Professor Oliver Goodenough, professor of law at Vermont Law School, raises a question about the role of artificial intelligence in the legal profession: Is what lawyers do really special enough to rule out automation?
The conservative–and still widely held view of established practitioners–is that there is something inherently special, even magical, about lawyers. Professor Richard Susskind, a lawyer, and technologist puts it frankly: “Many lawyers regard legal work as highly bespoke. Their clients’ circumstances are unique and each requires the handcrafting or fashioning of a solution, honed specifically for the individual matter at issue. This is the conception of legal problem-solving that is impressed upon law students in many law schools, where it seems that all problems put before them have features so distinctive that they could require the attention of the Supreme Court.”
Legal magic: Losing its Enchantment?
In the UK, where a so-called “Magic Circle” of firms dominates the industry, some are arguing that these historically powerful and seemingly untouchable institutions are losing their magical touch.

What to do:
Reproduce the passage on lawyers and automation word for word, in full. The data that follows is not needed for this work.

Given data:
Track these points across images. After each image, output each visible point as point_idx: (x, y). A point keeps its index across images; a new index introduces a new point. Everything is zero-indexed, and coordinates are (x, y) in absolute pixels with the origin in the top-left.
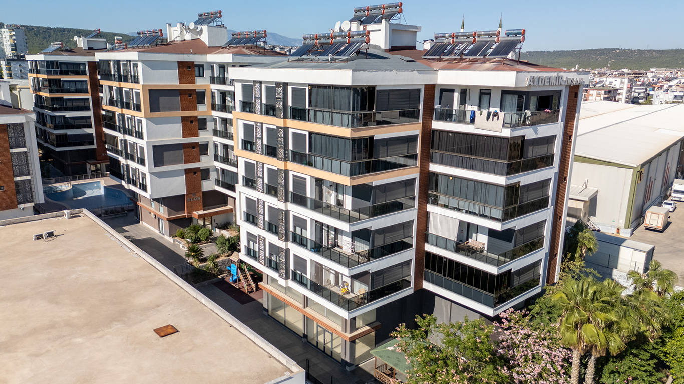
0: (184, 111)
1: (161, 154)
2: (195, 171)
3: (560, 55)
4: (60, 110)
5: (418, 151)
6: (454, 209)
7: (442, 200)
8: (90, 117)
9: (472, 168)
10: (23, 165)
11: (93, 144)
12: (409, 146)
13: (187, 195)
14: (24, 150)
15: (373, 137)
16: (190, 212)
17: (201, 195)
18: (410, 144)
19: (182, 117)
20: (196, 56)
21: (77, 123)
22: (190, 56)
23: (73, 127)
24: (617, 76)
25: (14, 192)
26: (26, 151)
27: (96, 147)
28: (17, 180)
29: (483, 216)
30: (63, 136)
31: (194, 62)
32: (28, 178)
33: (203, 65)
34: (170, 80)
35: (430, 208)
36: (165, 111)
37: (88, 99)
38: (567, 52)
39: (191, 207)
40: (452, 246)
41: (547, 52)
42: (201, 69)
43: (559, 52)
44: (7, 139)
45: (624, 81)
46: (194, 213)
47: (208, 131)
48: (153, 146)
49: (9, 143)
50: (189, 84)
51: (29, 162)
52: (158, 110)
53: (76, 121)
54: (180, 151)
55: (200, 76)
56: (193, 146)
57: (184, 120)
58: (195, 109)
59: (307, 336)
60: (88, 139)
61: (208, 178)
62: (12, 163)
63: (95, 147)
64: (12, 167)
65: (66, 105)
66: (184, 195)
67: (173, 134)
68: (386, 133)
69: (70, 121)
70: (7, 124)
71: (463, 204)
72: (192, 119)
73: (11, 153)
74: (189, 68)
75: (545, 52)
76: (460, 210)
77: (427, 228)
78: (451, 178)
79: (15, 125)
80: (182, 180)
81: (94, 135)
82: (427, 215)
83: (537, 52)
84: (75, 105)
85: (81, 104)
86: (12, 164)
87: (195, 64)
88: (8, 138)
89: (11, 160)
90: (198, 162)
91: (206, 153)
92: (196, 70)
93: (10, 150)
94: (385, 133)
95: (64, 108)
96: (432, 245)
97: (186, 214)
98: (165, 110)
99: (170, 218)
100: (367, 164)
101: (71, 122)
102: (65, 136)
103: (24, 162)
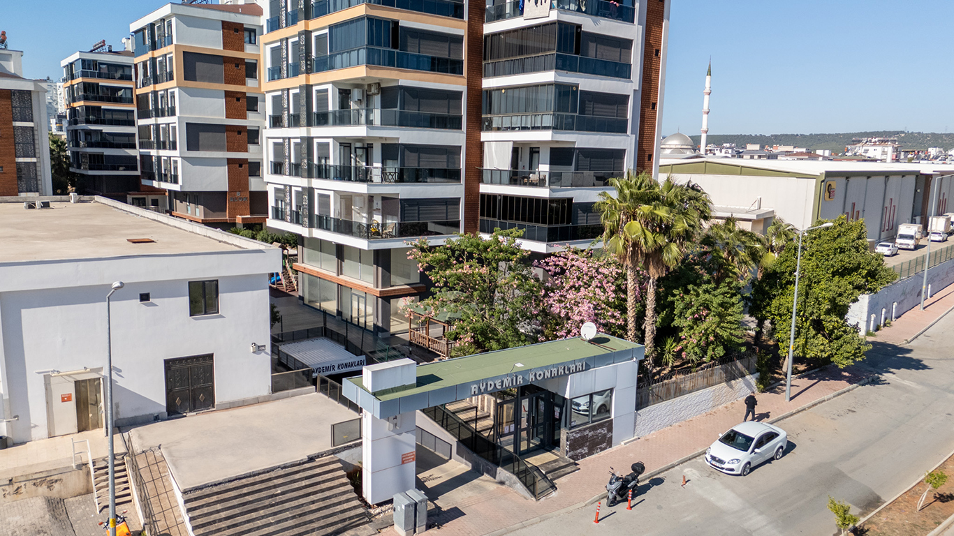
0: (229, 83)
1: (197, 134)
2: (241, 162)
3: (819, 140)
4: (96, 122)
5: (465, 57)
6: (507, 129)
7: (496, 122)
8: (134, 135)
9: (523, 70)
10: (28, 143)
11: (136, 169)
12: (451, 47)
13: (230, 192)
14: (30, 124)
15: (398, 22)
16: (233, 216)
17: (248, 195)
18: (453, 46)
19: (225, 91)
20: (246, 17)
21: (118, 140)
22: (238, 15)
23: (112, 146)
24: (878, 143)
25: (15, 176)
26: (33, 126)
27: (140, 174)
28: (19, 161)
29: (534, 128)
30: (98, 155)
31: (243, 24)
32: (34, 160)
33: (255, 30)
34: (212, 42)
35: (485, 136)
36: (204, 81)
37: (133, 111)
38: (829, 135)
39: (234, 209)
40: (506, 178)
41: (801, 135)
42: (253, 34)
43: (818, 135)
44: (10, 109)
45: (886, 149)
46: (238, 216)
47: (259, 113)
48: (187, 124)
49: (13, 113)
50: (236, 50)
51: (36, 142)
52: (194, 79)
53: (116, 138)
54: (223, 134)
55: (250, 42)
56: (240, 130)
57: (228, 94)
58: (244, 83)
59: (341, 312)
60: (130, 163)
61: (257, 174)
62: (15, 138)
63: (138, 173)
64: (15, 144)
65: (104, 116)
66: (226, 192)
67: (213, 110)
68: (416, 21)
69: (108, 137)
70: (10, 90)
71: (516, 121)
72: (239, 96)
73: (14, 127)
74: (237, 30)
75: (797, 135)
76: (513, 129)
77: (481, 163)
78: (503, 91)
79: (22, 93)
80: (223, 171)
81: (138, 158)
82: (481, 145)
83: (787, 135)
84: (116, 117)
85: (124, 117)
86: (15, 141)
87: (245, 26)
88: (12, 107)
89: (15, 135)
90: (245, 151)
91: (256, 141)
92: (246, 34)
93: (13, 122)
94: (414, 21)
95: (101, 120)
96: (487, 183)
97: (227, 218)
98: (203, 79)
99: (206, 220)
100: (391, 54)
101: (110, 139)
102: (101, 156)
103: (30, 140)
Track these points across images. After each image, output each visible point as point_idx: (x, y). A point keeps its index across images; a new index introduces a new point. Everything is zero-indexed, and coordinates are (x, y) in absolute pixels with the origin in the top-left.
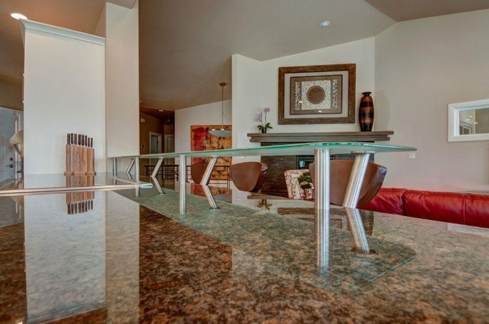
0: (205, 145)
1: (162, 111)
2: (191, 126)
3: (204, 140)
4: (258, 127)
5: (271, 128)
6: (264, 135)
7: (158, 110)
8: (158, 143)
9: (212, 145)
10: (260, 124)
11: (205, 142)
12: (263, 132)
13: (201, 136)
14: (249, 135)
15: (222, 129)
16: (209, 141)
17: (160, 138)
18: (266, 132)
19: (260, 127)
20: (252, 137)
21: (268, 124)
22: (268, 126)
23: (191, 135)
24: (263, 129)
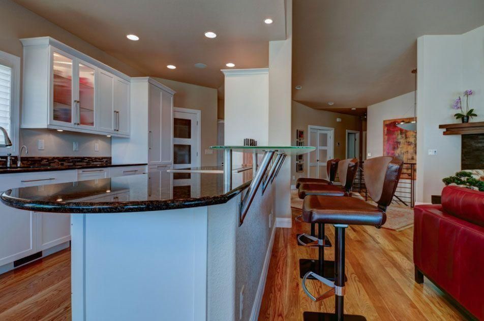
0: (399, 140)
1: (354, 109)
2: (384, 121)
3: (398, 135)
4: (456, 115)
5: (475, 115)
6: (465, 125)
7: (351, 109)
8: (356, 140)
9: (408, 140)
10: (459, 111)
11: (400, 136)
12: (463, 122)
13: (394, 131)
14: (441, 127)
15: (412, 122)
16: (404, 135)
17: (358, 135)
18: (467, 122)
19: (458, 116)
20: (447, 129)
21: (472, 111)
22: (471, 113)
23: (384, 131)
24: (464, 118)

Exercise result:
Professor Oliver Goodenough, professor of law at Vermont Law School, raises a question about the role of artificial intelligence in the legal profession: Is what lawyers do really special enough to rule out automation?
The conservative–and still widely held view of established practitioners–is that there is something inherently special, even magical, about lawyers. Professor Richard Susskind, a lawyer, and technologist puts it frankly: “Many lawyers regard legal work as highly bespoke. Their clients’ circumstances are unique and each requires the handcrafting or fashioning of a solution, honed specifically for the individual matter at issue. This is the conception of legal problem-solving that is impressed upon law students in many law schools, where it seems that all problems put before them have features so distinctive that they could require the attention of the Supreme Court.”
Legal magic: Losing its Enchantment?
In the UK, where a so-called “Magic Circle” of firms dominates the industry, some are arguing that these historically powerful and seemingly untouchable institutions are losing their magical touch.